Stem cells have the unique ability to self-renew and differentiate into various cell types. They offer a promising avenue for studying and treating various human diseases, including those affecting the brain.
The most complex organ in humans is the brain and much about it is yet to be discovered. Ideally, researchers would directly study the human brain, but this is often technically or ethically impossible. Therefore, our scientists need to find alternative ways to conduct research on the brain.
Reprogramming human somatic cells into induced pluripotent stem cells (iPSCs) offers an innovative approach to the study of many human genetic diseases. Like human embryonic stem cells, iPS cells self-renew indefinitely and have unlimited developmental potential.
Researchers succeeded in turning human stem cells derived from skin samples into tiny, three-dimensional, brain-like cultures call organoids. They behave very similarly to cells in the human midbrain, the part of the brain that degenerates in Parkinson’s disease. Using skin samples from individual patients, these “mini-brains” can be used to study the causes of Parkinson’s disease and how it could be effectively treated.

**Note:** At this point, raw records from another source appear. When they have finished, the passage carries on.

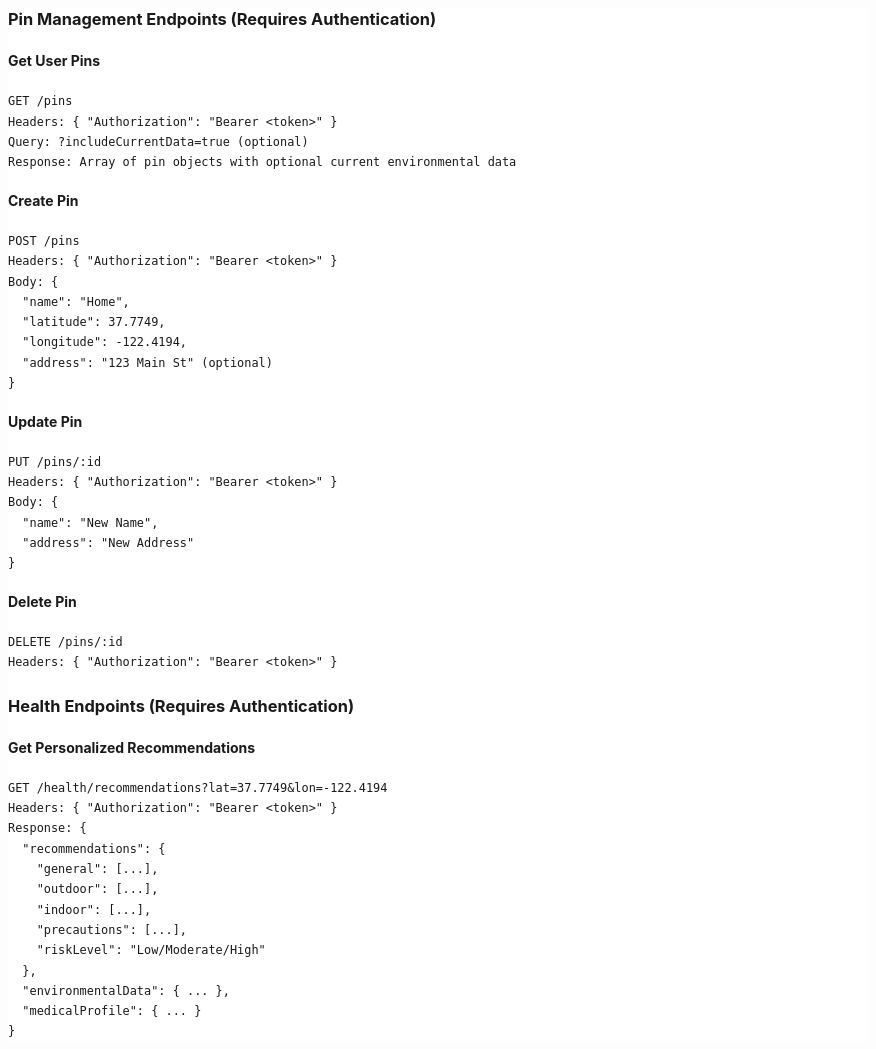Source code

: ### Pin Management Endpoints (Requires Authentication)

#### Get User Pins
```
GET /pins
Headers: { "Authorization": "Bearer <token>" }
Query: ?includeCurrentData=true (optional)
Response: Array of pin objects with optional current environmental data
```

#### Create Pin
```
POST /pins
Headers: { "Authorization": "Bearer <token>" }
Body: {
  "name": "Home",
  "latitude": 37.7749,
  "longitude": -122.4194,
  "address": "123 Main St" (optional)
}
```

#### Update Pin
```
PUT /pins/:id
Headers: { "Authorization": "Bearer <token>" }
Body: {
  "name": "New Name",
  "address": "New Address"
}
```

#### Delete Pin
```
DELETE /pins/:id
Headers: { "Authorization": "Bearer <token>" }
```

### Health Endpoints (Requires Authentication)

#### Get Personalized Recommendations
```
GET /health/recommendations?lat=37.7749&lon=-122.4194
Headers: { "Authorization": "Bearer <token>" }
Response: {
  "recommendations": {
    "general": [...],
    "outdoor": [...],
    "indoor": [...],
    "precautions": [...],
    "riskLevel": "Low/Moderate/High"
  },
  "environmentalData": { ... },
  "medicalProfile": { ... }
}
```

Being able to convert one type of cell into another – for instance transforming a skin cell into a nerve cell – is very useful. Computational researchers look at cellular factors that need to be changed to induce the conversion. Using computational modelling, they search for specific genes that characterise different cell types and design cocktails of chemical compounds that trigger cellular conversion and could ultimately be used for regenerative medicine.